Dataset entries
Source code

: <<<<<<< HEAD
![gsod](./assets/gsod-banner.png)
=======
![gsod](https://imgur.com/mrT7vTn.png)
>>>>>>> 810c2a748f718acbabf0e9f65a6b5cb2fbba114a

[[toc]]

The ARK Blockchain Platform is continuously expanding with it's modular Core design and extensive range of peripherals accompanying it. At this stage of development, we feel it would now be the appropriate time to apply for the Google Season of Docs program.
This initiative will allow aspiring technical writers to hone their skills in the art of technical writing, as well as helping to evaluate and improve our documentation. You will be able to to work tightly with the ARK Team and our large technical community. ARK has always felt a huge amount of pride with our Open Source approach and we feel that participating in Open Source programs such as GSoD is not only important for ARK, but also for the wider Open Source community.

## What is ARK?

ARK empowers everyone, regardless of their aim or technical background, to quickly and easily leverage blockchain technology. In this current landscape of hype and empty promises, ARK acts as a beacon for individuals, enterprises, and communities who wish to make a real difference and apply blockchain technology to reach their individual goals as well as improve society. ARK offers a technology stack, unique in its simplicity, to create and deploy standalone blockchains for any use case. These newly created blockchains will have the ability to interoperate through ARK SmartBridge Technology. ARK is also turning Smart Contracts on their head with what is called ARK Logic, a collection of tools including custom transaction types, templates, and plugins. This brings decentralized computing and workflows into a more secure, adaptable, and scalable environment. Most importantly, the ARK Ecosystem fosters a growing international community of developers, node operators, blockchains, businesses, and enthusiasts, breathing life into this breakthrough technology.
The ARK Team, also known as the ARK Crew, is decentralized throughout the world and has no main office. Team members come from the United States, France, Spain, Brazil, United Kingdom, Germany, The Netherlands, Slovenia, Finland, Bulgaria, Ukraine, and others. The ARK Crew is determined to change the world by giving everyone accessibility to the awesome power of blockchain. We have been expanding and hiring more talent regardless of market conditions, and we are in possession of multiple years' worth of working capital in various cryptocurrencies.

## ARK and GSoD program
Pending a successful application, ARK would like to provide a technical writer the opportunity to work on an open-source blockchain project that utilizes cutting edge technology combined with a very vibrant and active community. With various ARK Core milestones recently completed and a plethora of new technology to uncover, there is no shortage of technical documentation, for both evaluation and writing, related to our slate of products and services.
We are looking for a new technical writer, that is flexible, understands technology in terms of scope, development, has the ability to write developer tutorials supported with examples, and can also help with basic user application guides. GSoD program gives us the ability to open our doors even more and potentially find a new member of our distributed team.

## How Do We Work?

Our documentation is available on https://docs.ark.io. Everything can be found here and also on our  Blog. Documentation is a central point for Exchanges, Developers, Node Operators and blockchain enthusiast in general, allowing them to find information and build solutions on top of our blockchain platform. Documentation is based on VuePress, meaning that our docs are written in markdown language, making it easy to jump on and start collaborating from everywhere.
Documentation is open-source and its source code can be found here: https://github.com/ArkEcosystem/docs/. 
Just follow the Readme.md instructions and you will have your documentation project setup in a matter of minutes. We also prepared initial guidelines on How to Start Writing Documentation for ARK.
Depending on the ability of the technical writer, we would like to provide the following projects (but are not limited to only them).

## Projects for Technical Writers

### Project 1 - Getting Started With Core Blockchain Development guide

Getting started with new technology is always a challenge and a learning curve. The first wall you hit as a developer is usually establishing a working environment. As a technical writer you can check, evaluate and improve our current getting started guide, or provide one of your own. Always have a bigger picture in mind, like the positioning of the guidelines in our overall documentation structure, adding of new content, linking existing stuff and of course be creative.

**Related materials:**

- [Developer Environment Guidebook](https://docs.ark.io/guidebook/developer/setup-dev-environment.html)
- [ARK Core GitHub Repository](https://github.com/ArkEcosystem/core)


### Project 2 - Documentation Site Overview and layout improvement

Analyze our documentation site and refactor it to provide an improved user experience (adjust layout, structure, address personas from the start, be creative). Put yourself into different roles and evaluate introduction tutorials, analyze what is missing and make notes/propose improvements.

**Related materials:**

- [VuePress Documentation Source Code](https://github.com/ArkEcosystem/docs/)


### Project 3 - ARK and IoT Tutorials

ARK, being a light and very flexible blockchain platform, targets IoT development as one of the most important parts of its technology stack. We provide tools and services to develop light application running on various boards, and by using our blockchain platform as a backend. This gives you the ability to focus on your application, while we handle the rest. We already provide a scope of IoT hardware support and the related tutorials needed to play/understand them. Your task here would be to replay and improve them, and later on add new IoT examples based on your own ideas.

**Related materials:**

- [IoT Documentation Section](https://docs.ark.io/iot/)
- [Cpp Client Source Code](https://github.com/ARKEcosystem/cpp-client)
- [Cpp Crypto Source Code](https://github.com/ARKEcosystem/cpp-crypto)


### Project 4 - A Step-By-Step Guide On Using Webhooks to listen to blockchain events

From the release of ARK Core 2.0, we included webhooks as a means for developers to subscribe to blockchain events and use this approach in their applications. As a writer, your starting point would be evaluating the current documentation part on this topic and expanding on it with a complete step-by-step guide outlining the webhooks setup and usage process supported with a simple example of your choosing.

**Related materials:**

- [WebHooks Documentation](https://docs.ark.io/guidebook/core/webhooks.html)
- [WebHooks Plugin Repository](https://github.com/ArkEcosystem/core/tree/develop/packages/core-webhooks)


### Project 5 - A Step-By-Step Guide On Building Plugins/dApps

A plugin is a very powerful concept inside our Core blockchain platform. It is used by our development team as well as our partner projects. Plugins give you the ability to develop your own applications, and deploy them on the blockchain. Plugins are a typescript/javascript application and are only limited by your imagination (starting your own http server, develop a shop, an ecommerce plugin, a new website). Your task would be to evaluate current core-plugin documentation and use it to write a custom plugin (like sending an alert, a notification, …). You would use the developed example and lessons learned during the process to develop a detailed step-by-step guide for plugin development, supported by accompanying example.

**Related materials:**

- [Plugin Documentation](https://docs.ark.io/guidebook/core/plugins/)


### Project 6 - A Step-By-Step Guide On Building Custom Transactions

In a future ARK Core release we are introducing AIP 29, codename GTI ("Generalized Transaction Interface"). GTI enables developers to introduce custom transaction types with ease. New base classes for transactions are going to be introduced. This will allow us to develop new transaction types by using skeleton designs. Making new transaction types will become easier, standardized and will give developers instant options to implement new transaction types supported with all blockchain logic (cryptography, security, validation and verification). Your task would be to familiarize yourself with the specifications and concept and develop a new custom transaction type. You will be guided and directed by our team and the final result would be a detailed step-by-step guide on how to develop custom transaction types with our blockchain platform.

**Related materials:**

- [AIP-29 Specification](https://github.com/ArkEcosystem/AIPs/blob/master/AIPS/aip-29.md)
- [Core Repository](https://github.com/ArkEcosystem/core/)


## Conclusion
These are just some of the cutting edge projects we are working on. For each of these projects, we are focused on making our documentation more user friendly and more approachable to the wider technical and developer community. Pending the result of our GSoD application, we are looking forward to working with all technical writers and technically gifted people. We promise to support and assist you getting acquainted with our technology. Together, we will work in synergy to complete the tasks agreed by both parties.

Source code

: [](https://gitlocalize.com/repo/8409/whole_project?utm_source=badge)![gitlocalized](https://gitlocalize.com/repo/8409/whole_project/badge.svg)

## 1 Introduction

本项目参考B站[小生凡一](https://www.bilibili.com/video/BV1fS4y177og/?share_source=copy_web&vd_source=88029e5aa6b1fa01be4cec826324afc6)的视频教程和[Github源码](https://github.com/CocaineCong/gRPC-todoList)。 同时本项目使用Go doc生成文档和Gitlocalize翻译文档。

## TO-DO ITEM:
The answer must consist of every line from the records above that holds "concept".

## RESPONSE:
A plugin is a very powerful concept inside our Core blockchain platform. It is used by our development team as well as our partner projects. Plugins give you the ability to develop your own applications, and deploy them on the blockchain. Plugins are a typescript/javascript application and are only limited by your imagination (starting your own http server, develop a shop, an ecommerce plugin, a new website). Your task would be to evaluate current core-plugin documentation and use it to write a custom plugin (like sending an alert, a notification, …). You would use the developed example and lessons learned during the process to develop a detailed step-by-step guide for plugin development, supported by accompanying example.
In a future ARK Core release we are introducing AIP 29, codename GTI ("Generalized Transaction Interface"). GTI enables developers to introduce custom transaction types with ease. New base classes for transactions are going to be introduced. This will allow us to develop new transaction types by using skeleton designs. Making new transaction types will become easier, standardized and will give developers instant options to implement new transaction types supported with all blockchain logic (cryptography, security, validation and verification). Your task would be to familiarize yourself with the specifications and concept and develop a new custom transaction type. You will be guided and directed by our team and the final result would be a detailed step-by-step guide on how to develop custom transaction types with our blockchain platform.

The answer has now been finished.